▸ WORK ORDER:
In the measurability proof, reproduce the passage starting at "Let \(m \in" and ending at "or \(m \in S\).", switching "contradiction" to "absurdity" wherever it occurs.

─── EXTRACT TO READ

For example, for a measurable \(f': M_1 \to [- \infty, \infty]\), take \(f: [- \infty, \infty] \to [- \infty, \infty]\) with \(S = \{- \infty, \infty\}\) and \(s = \{0, 0\}\), then, \(f \circ f'\) practically becomes a map into \(\mathbb{R}\), measurable.
3: Proof
Whole Strategy: Step 1: take any \(a \in A\) and \(S' := \{s_j \in S \vert s (s_j) \in a\} \subseteq S\), and see that \(f^{-1} (a) = (a \setminus S) \cup S'\); Step 2: conclude the proposition.
Step 1:
Let \(a \in A\) be any.
Let us think of \(S' := \{s_j \in S \vert s (s_j) \in a\} \subseteq S\).
Let us see that \(f^{-1} (a) = (a \setminus S) \cup S'\).
Let \(m \in f^{-1} (a)\) be any.
\(m \in a \cup S\), because if \(m \notin a \cup S\), as \(m \notin S\), \(f (m) = m\), but \(m \notin a\), so, \(f (m) \notin a\), so, \(m \notin f^{-1} (a)\), a contradiction.
\(a \cup S = (a \setminus S) \cup S\).
So, \(m \in a \setminus S\) or \(m \in S\).
When \(m \in S\), \(m \in S'\), because otherwise, \(m \in S \setminus S'\), \(f (m) = s (j) \notin a\) where \(m = s_j\), so, \(m \notin f^{-1} (a)\), a contradiction.

──────
─── SUPPLIED DATA

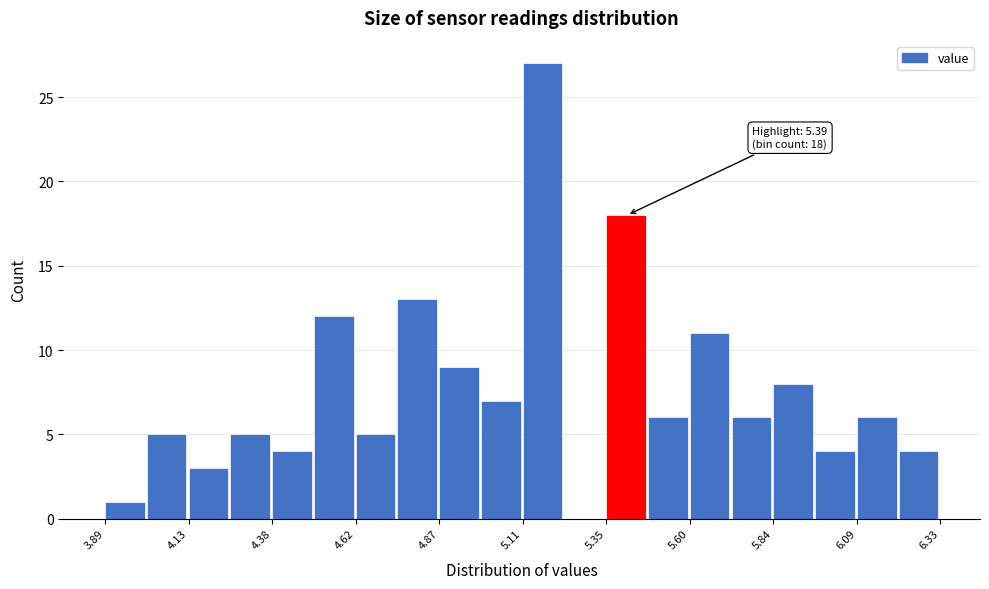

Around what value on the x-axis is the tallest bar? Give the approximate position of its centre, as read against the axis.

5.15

──────

▸ ANSWER BOX:
Let \(m \in f^{-1} (a)\) be any.
\(m \in a \cup S\), because if \(m \notin a \cup S\), as \(m \notin S\), \(f (m) = m\), but \(m \notin a\), so, \(f (m) \notin a\), so, \(m \notin f^{-1} (a)\), a absurdity.
\(a \cup S = (a \setminus S) \cup S\).
So, \(m \in a \setminus S\) or \(m \in S\).